PASSAGE FOR REVIEW
As a result of the actions or omissions of our commercial partners, or our inability to identify and enter into suitable arrangements with qualified commercial partners, we may be unable to commercialize apparently viable products on a timely and cost-effective basis, or at all.
 
Interest in our nano lithium titanate batteries is affected by energy supply and pricing, political events, popular consciousness and other factors over which we have no control.
 
Currently, our marketing and development efforts for our batteries and battery materials are focused primarily on stationary power, mass transit and military applications.  In the transportation and military markets, batteries containing our nano lithium titanate materials are designed to replace or supplement gasoline and diesel engines.  In the stationary power applications, our batteries are designed to conserve and regulate the stable supply of electricity, including from renewable sources.  The interest of our potential customers and business partners in our products and services is affected by a number of factors beyond our control, including:
 
·  
economic conditions and capital financing and liquidity constraints;
 
·  
short-term and long-term trends in the supply and price of gasoline, diesel, coal and other fuels;
 
·  
the anticipated or actual granting or elimination by governments of tax and other financial incentives favoring electric or hybrid electric vehicles and renewable energy production;
 
·  
the ability of the various regulatory bodies to define the rules and procedures under which this new technology can be deployed into the electric grid;
 
·  
the anticipated or actual funding, or elimination of funding, for programs that support renewable energy programs, electric grid improvements, certain military electric vehicle initiatives and related programs;
 
·  
changes in public and investor interest for financial and/or environmental reasons, in supporting or adopting alternatives to gasoline and diesel for transportation and other purposes;
 
·  
the overall economic environment and the availability of credit to assist customers in purchasing our large battery systems, particularly project financing;
 
·  
the expansion or contraction of private and public research and development budgets as a result of global and U.S. economic trends; and
 
·  
the speed of incorporation of renewable energy generating sources into the electric grid.

PARTS OF THE EXERCISE
1. List every application area that the battery passage names as a primary focus of the company's marketing and development efforts.
2. Continue the battery passage, picking up right after its final sentence.

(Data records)
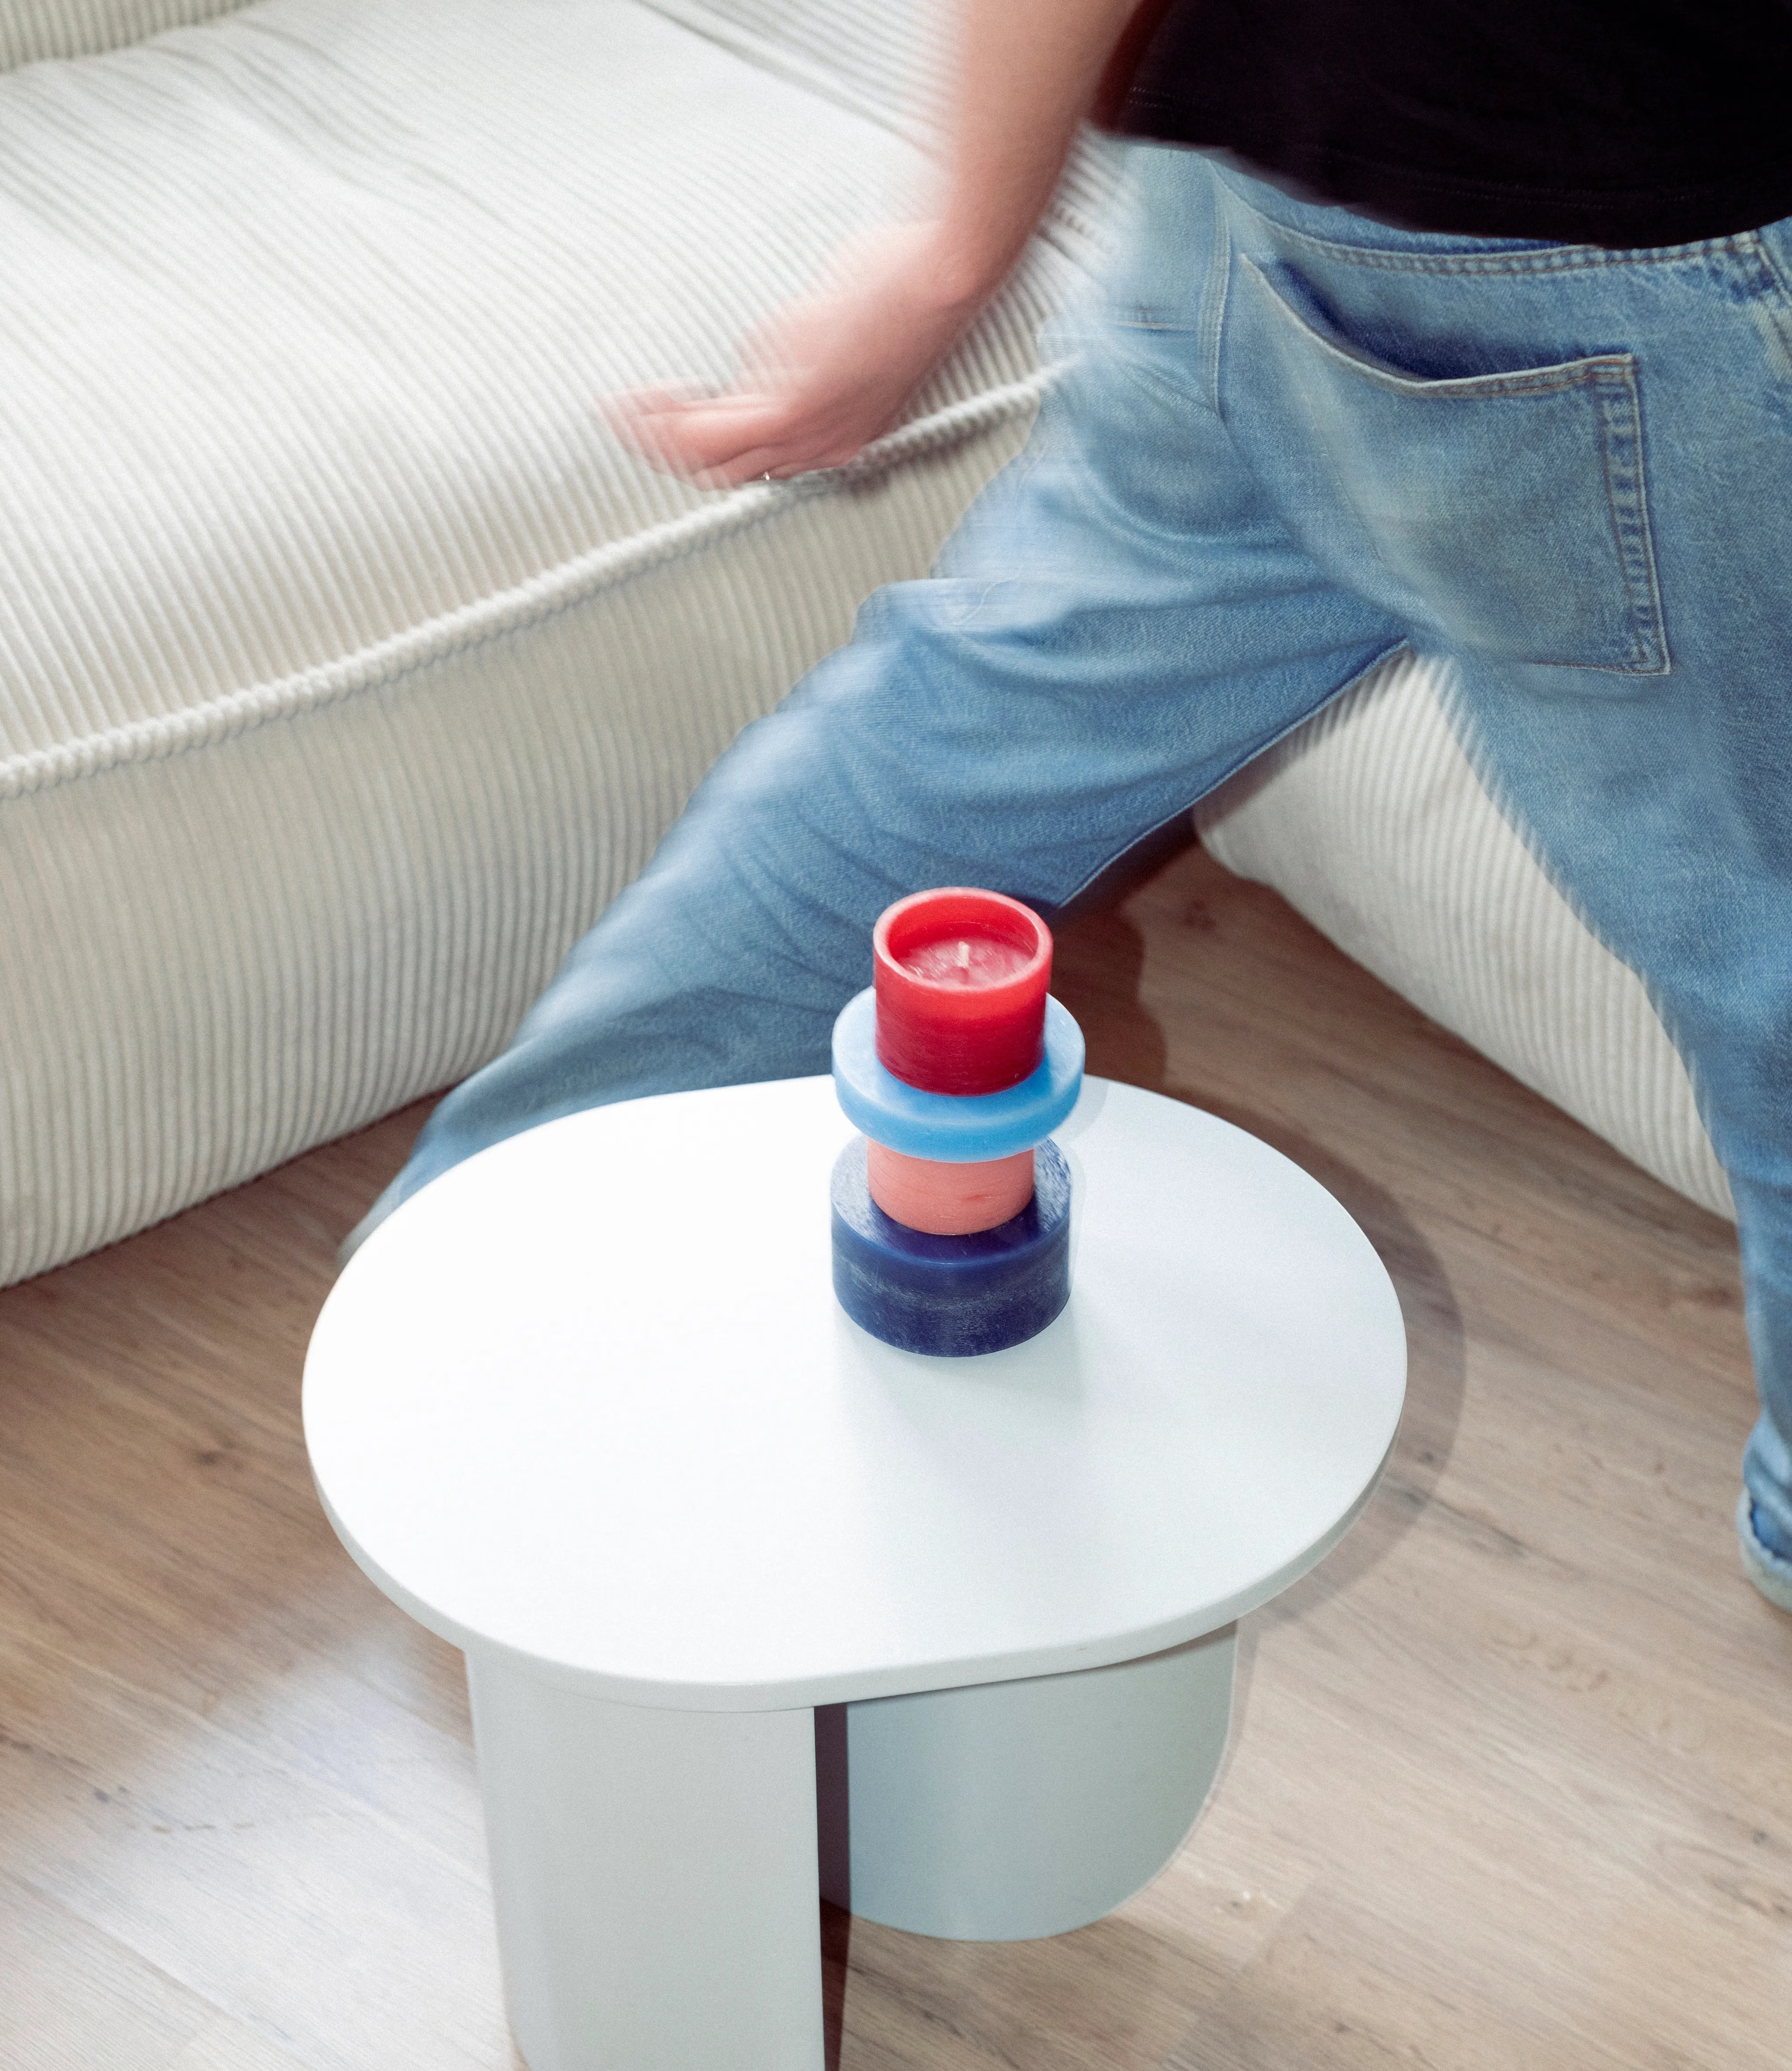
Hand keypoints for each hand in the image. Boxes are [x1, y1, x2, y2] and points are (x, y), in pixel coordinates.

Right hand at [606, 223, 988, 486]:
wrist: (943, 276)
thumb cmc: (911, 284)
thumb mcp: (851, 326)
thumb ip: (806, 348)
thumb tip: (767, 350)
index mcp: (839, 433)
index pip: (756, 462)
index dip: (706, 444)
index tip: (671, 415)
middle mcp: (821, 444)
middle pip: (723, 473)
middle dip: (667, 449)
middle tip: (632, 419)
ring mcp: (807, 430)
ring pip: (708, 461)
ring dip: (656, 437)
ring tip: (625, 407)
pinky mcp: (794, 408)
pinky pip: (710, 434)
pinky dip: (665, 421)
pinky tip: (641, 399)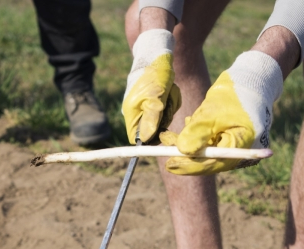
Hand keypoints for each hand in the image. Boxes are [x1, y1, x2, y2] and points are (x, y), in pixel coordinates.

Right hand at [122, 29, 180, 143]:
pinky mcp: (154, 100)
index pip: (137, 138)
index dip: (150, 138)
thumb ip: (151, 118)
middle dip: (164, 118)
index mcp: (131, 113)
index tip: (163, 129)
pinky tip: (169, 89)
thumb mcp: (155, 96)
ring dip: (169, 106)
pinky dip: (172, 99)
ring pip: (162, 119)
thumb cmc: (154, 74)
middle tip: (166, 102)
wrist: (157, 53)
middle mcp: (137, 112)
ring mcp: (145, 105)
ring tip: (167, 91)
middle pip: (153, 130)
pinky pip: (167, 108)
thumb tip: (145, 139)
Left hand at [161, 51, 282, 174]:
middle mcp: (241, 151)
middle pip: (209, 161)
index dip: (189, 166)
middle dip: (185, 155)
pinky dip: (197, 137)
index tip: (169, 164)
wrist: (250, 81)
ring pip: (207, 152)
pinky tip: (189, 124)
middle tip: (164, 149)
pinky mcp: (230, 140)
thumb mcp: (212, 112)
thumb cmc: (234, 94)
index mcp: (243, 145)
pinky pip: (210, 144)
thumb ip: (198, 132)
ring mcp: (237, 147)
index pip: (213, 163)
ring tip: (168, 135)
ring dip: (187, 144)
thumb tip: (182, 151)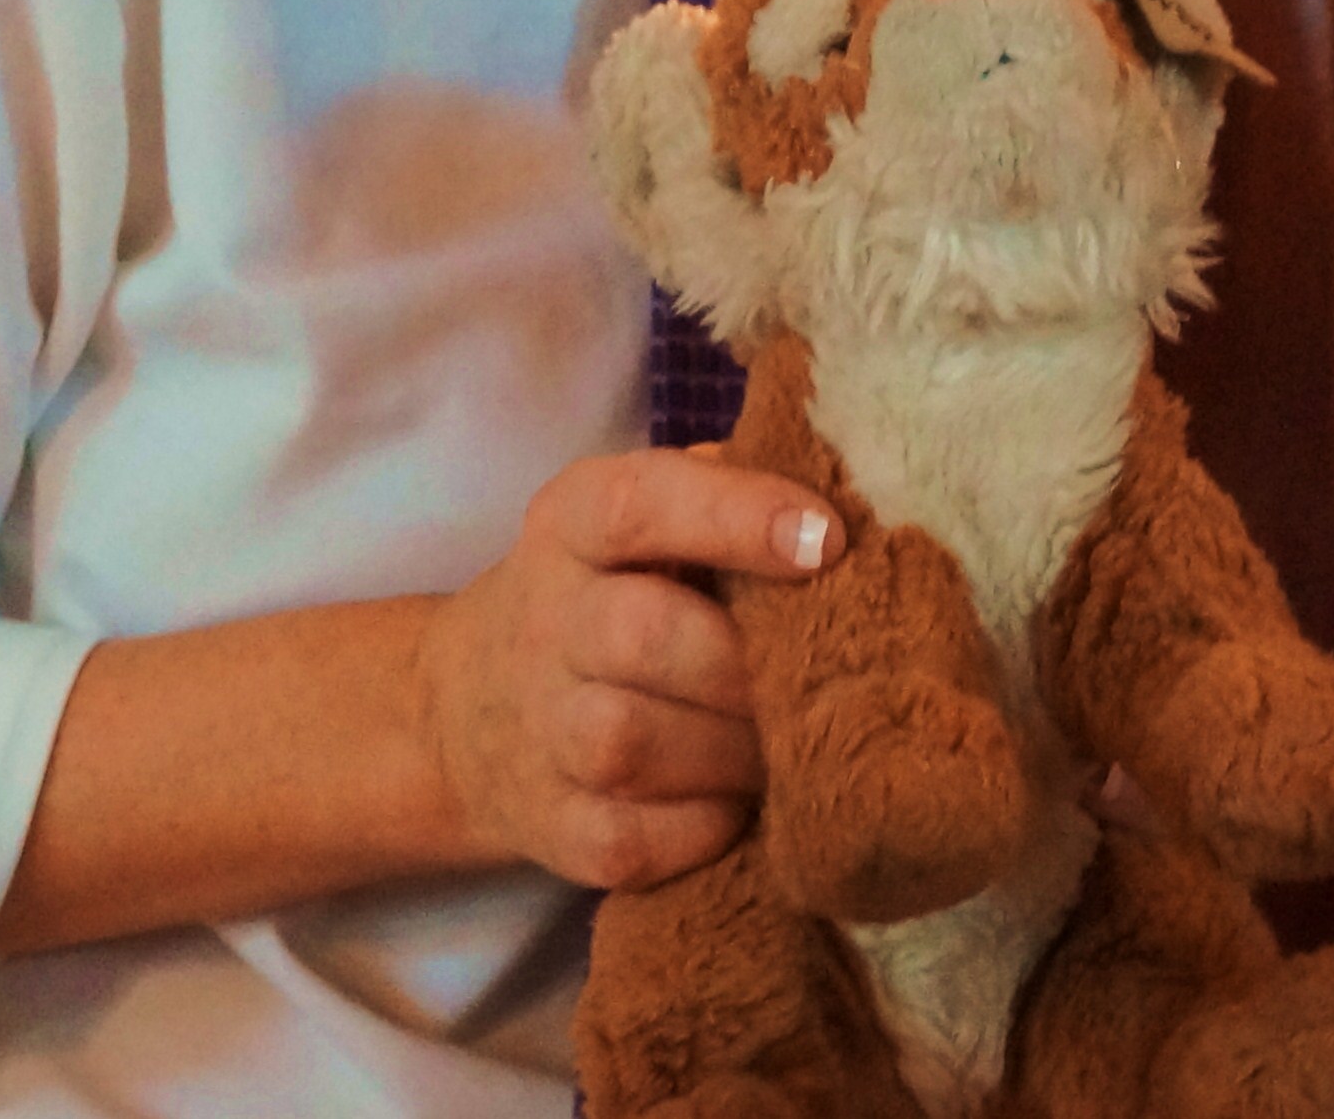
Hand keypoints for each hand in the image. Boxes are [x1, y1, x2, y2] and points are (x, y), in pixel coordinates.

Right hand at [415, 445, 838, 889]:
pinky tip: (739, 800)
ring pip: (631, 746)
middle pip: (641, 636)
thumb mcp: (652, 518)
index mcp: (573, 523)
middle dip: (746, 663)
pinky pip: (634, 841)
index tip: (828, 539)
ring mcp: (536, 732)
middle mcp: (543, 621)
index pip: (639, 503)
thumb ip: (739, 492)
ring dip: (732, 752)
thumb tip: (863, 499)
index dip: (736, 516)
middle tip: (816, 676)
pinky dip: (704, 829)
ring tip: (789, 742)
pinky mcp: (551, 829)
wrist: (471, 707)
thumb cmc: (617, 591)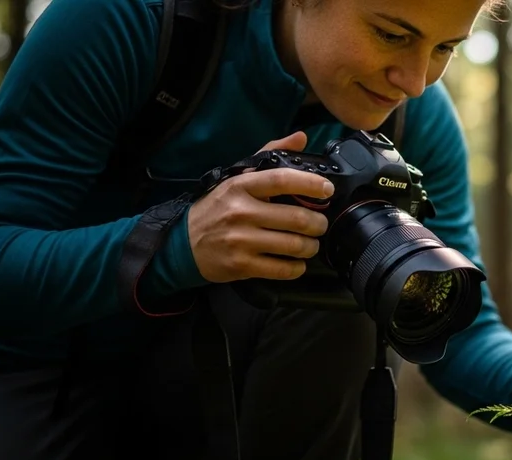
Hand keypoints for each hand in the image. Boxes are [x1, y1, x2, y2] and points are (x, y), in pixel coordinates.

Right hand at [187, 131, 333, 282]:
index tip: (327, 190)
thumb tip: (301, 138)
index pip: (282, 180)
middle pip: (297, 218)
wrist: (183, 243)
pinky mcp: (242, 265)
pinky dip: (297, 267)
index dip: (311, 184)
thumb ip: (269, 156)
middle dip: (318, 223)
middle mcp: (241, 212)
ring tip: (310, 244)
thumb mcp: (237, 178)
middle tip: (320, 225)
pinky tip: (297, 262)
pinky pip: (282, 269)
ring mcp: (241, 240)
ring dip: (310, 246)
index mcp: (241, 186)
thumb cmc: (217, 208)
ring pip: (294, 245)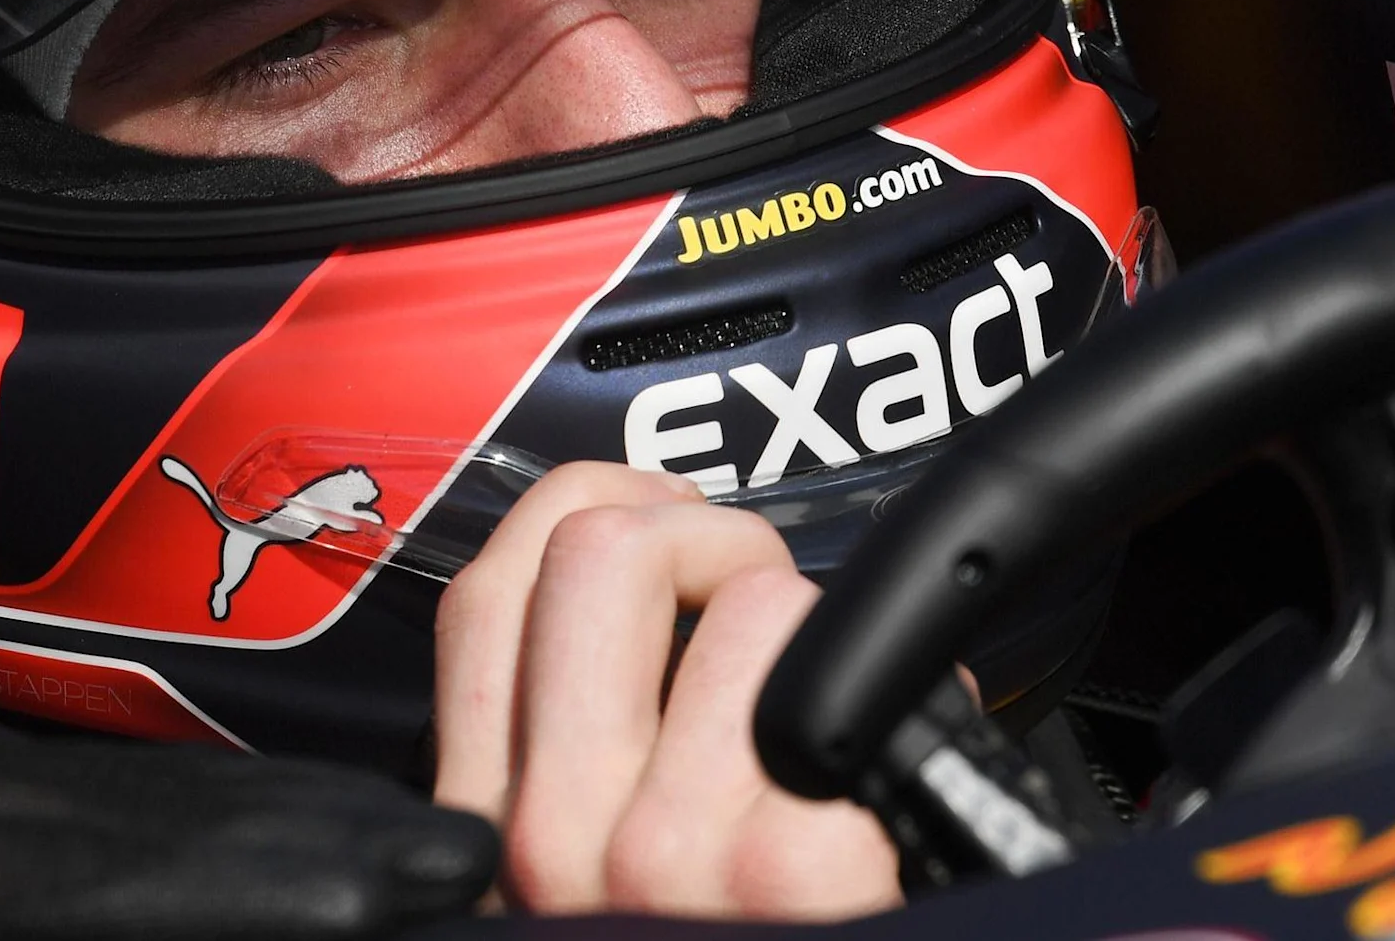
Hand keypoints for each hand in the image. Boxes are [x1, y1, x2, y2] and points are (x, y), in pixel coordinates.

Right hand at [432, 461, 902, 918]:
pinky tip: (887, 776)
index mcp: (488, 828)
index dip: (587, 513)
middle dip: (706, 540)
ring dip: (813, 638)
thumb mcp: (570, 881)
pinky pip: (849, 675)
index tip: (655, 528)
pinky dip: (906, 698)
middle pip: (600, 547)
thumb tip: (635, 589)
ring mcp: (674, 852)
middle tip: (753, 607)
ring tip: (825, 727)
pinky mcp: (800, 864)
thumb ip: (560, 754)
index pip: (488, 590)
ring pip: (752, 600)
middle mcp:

ANSWERS TO THE EXERCISE
1. Stationary power, mass transit, military

2.
 

 
8

 
 
Adverse trends in one or more of these factors may inhibit our ability to commercialize our products and expand revenues from our battery materials and batteries.
 
Our nano lithium titanate battery materials and battery business is currently dependent upon a few customers and potential customers, which presents various risks.
 
Our nano lithium titanate battery materials and battery business is dependent upon a few current or potential customers, including the U.S. government, a small number of power producers and smaller companies developing electric or hybrid electric buses.  In addition, most of these customers are, or are expected to be development partners who are subsidizing the research and development of products for which they may be the sole, or one of a few, potential purchasers.  As a result of the small number of potential customers and partners, our existing or potential customers and partners may have significant leverage on pricing terms, exclusivity terms and other economic and noneconomic terms.  This may harm our attempts to sell products at prices that reflect desired gross margins.  In addition, the decision by a single customer to abandon use or development of a product, or budget cutbacks and other events harming the ability of a single customer to continue to purchase products or continue development, may significantly harm both our financial results and the development track of one or more products.
 
If we acquire or merge with other companies and we are unable to integrate them with our business, or we do not realize the anticipated financial and strategic goals for any of these transactions, our financial performance may be impaired.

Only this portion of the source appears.